BRANO
■ ■ ■ ■ ■

Dicevo che mi sono spinto avanti, perché circa questo, circa l'ideazione,
circa la struttura biologica, circa il ciclo di vita e di morte in cui l'uomo
è immesso so parecchie cose; so parecchie cose rispetto a questa dimensione
così ciclica, così dura, così rigida, come ancora l'uomo
è strutturato, è chiuso attraverso la sua composizione somatica.
Io dico in un certo punto di questo saggio che il guaio principale della condizione
umana è il fatto che, pur avendo questa capacità ideatoria, ideativa,
non sa dove metterla, cioè nasce questa capacità ideativa, il
cervello si sviluppa, il cranio si sviluppa, le cellule nervose si sviluppano
- noi abbiamo miliardi di cellule nervose -, ci sono delle relazioni molto sottili
fra una cellula e l'altra, abbiamo milioni e milioni di relazioni dentro il
cervello, ma queste non sanno dove stare. Cioè io pongo questo elemento,
questa intuizione che elaborerò, che ho già elaborato nelle lezioni
degli anni passati, ma che a mano a mano diventa sempre più concreto,
diventa sempre più vicino a questa storia biologica, a questa storia
della materia, a questa storia concreta che è il paradigma dominante,
cioè il paradigma dominante - paradigma significa il pensiero generale
della scienza della filosofia, della società umana - dice che le cose
esistono, che le cose sono concrete, che le cose sono fatte di enti sostanziali,
sostanziosi. Io dico che questo cervello si sviluppa grandemente, ma non ha
un luogo dove stare, cioè il problema dell'ideazione umana mi sembra,
per una sua parte, il fatto che la struttura somatica generale, il nostro corpo
in sintesi, è quello che domina ancora, per cui dominano le pulsioni
biologiche, domina la materialità, domina la configurazione fisica, mentre
l'idea è rappresentata entro un piccolissimo spazio che è la nostra
testa: noi ci rappresentiamo tutti l'ideazione dentro la testa, l'ideazione
non è nei piedi. Su questo altro livello di cui sto parlando l'ideazione
è da tutte le parti, cioè l'ideazione che sto ponendo non nasce
soltanto qua dentro, nasce da tutte le parti del corpo. Cioè il corpo
ha smesso di essere l'elemento pulsione, l'elemento fisico, l'elemento biologico
preponderante, dominante della storia evolutiva e si è messo a disposizione
dell'idea, l'idea che è diventata idea affettiva, la quale si muove nel
senso in cui tutto il sistema è diventato vuoto, è diventato ideatorio,
è diventato capace di ideazione; mentre di solito nella situazione umana
c'è una dimensione corporea grande*
e c'è un elemento piccolissimo dell'idea, qui dentro, per cui tutti quanti
fanno fatica a creare, a generare, pensare, a fare, fare e disfare perché
c'è questo elemento che è dominante che occupa, e il più
delle volte la testa è staccata da tutto il resto del corpo e tutta la
testa è compressa, è chiusa quando è staccata, quando il
corpo non sa pensare con la testa. Io dico che è successo il fatto che
si è sviluppata tutta questa parte della corteccia, tutto questo pezzo
del cervello e qui non è successo ancora niente, non è sceso*;
questo corpo, questo soma non è stato capace di trasformarsi, di trasfigurarsi
in funzione dell'idea, cioè l'idea che è un vuoto, che è
un'assenza rispetto al soma, ancora se ne sta da una piccola parte - l'idea,
il pensiero, la coscienza, l'autocoscienza e tutte queste categorie prettamente
umane.

■ ■ ■ ■ ■

Immagini delle pagine e testo estratto:
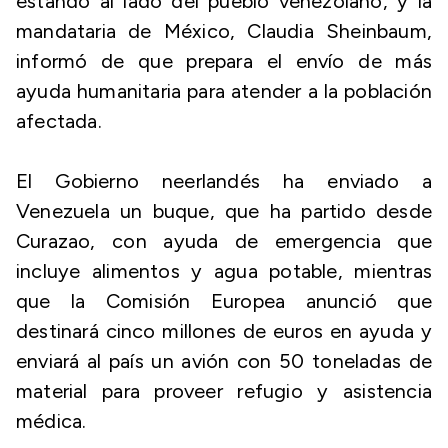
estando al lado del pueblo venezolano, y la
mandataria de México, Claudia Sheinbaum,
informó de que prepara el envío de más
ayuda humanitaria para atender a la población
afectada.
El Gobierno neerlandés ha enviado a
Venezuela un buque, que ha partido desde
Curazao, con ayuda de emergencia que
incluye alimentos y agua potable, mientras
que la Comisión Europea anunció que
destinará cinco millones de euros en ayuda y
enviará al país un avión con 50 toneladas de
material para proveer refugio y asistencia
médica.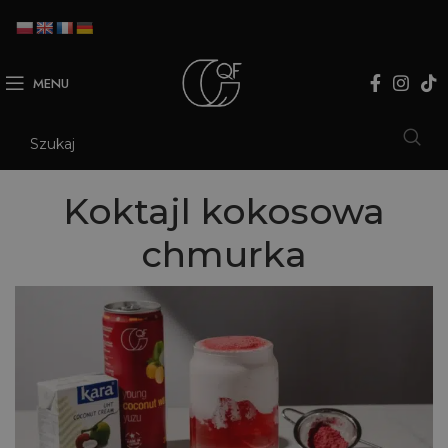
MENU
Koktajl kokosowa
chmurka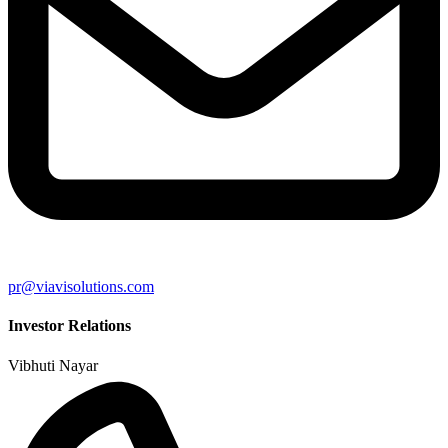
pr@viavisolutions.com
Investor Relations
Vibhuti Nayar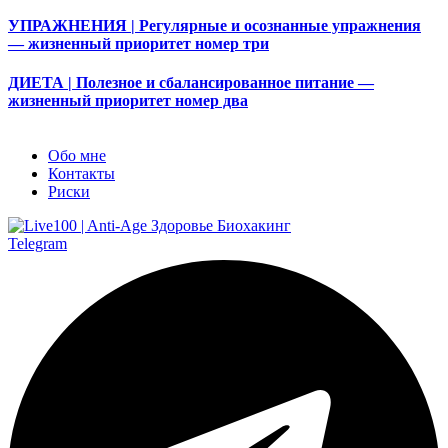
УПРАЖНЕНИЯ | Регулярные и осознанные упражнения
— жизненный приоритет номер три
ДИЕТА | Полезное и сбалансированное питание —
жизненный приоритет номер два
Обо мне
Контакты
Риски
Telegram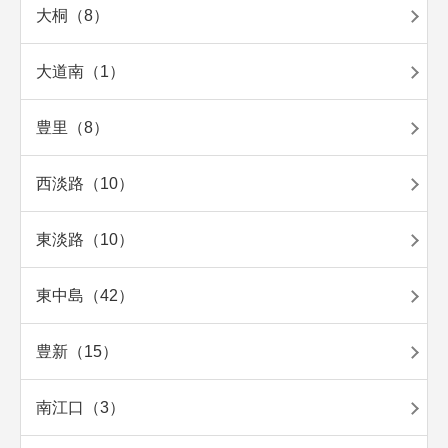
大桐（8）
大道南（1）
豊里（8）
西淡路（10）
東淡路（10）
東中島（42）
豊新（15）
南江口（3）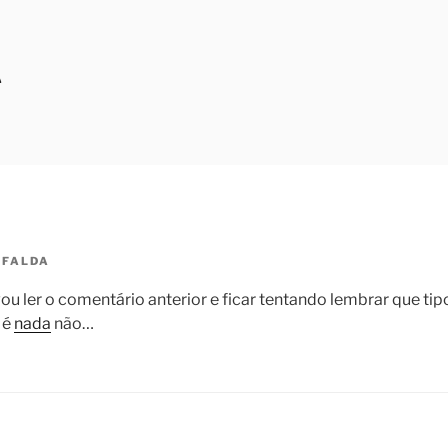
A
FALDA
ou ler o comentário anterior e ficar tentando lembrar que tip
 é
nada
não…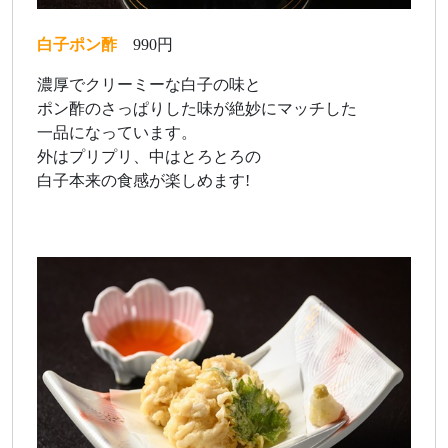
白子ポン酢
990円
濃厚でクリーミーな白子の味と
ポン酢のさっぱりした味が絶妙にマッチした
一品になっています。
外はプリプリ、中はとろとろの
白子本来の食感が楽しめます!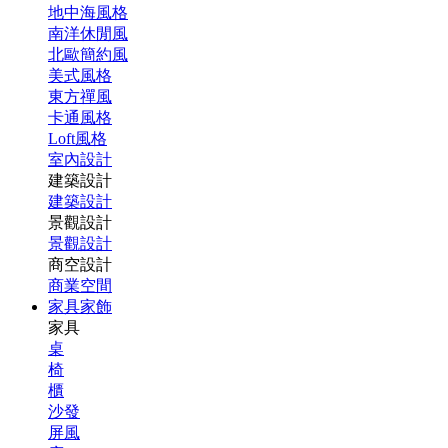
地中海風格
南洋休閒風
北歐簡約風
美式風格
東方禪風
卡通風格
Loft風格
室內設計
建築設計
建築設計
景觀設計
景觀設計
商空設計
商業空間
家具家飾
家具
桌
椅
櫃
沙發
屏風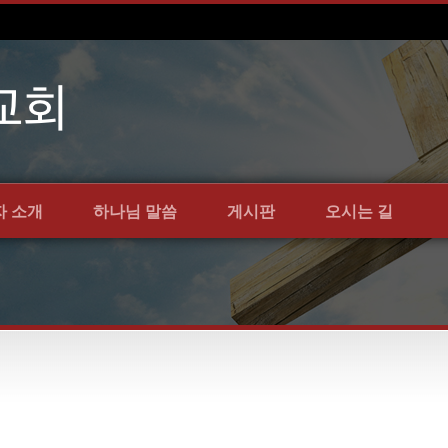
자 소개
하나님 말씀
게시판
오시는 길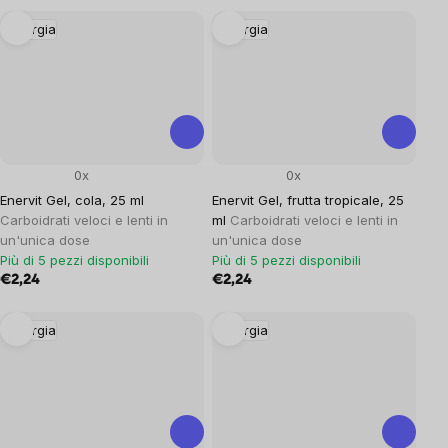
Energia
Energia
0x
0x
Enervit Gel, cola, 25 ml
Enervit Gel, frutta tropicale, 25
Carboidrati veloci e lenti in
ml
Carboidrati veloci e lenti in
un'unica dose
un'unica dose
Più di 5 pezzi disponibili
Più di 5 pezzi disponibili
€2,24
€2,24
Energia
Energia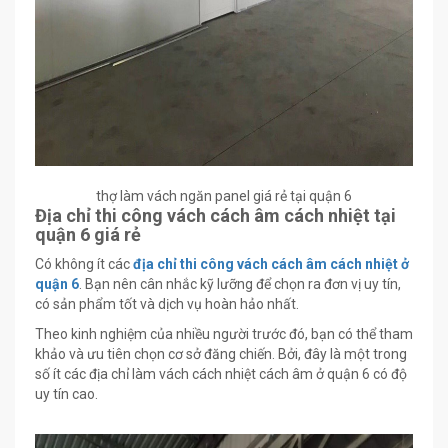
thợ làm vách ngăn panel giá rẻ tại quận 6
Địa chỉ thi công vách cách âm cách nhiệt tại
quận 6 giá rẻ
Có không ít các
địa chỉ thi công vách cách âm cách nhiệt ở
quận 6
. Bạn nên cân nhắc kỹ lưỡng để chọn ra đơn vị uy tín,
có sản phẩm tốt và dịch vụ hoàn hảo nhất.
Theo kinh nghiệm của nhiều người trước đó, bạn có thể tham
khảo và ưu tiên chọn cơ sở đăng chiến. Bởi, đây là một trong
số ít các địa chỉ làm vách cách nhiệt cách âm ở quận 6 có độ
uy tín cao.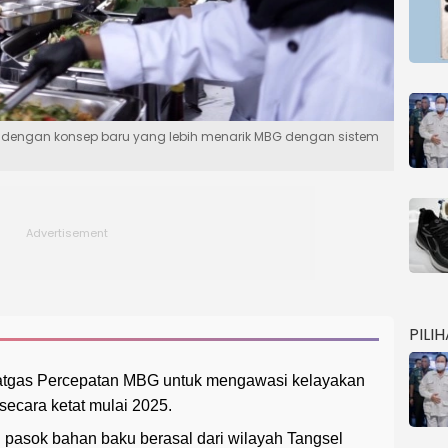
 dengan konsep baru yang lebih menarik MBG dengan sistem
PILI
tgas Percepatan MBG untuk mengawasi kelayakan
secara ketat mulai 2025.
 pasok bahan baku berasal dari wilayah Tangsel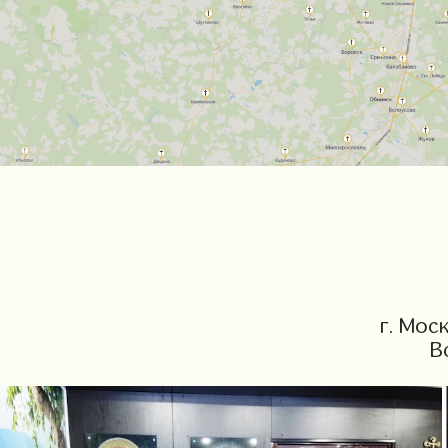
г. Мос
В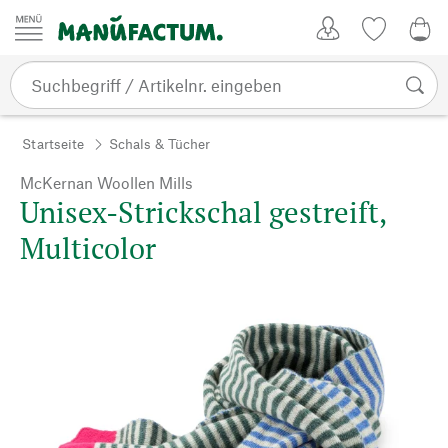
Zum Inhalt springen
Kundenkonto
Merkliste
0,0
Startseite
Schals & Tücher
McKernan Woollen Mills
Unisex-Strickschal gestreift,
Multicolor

■ ■ ■ ■ ■

CONSEGNA 1
Copia dal brano sull'ideazione il passo che inizia con le parole "Dicevo che mi" e si chiude con le parole "sua composizione somatica.".
CONSEGNA 2
Stabilisci se le affermazioni seguenti concordano con il brano sull'ideazione. Per ciascuna rispondi sì o no e cita testualmente le parole del brano che decidono la risposta.
(a) L'uomo possiede miliardi di cellule nervose.
(b) Sull'altro livello descritto nel brano, l'ideazione nasce soltanto nella testa.
(c) Il paradigma dominante afferma che le cose sono concrete.

LA TUA RISPOSTA 1
Dicevo che mi sono spinto avanti, perché circa questo, circa l'ideazione,
circa la struttura biologica, circa il ciclo di vita e di morte in cui l'uomo
è immesso so parecchie cose; so parecchie cose rispetto a questa dimensione
così ciclica, così dura, così rigida, come ancora l'uomo
è strutturato, è chiuso attraverso la sua composizione somatica.

LA TUA RISPOSTA 2
(a) Sì: "noi abbiamo miliardi di cellule nervose".
(b) No: "l'ideazione che sto ponendo non nasce soltanto qua dentro, nasce da tutte le parti del corpo".
(c) Sì: "dice che le cose esistono, che le cose sono concrete".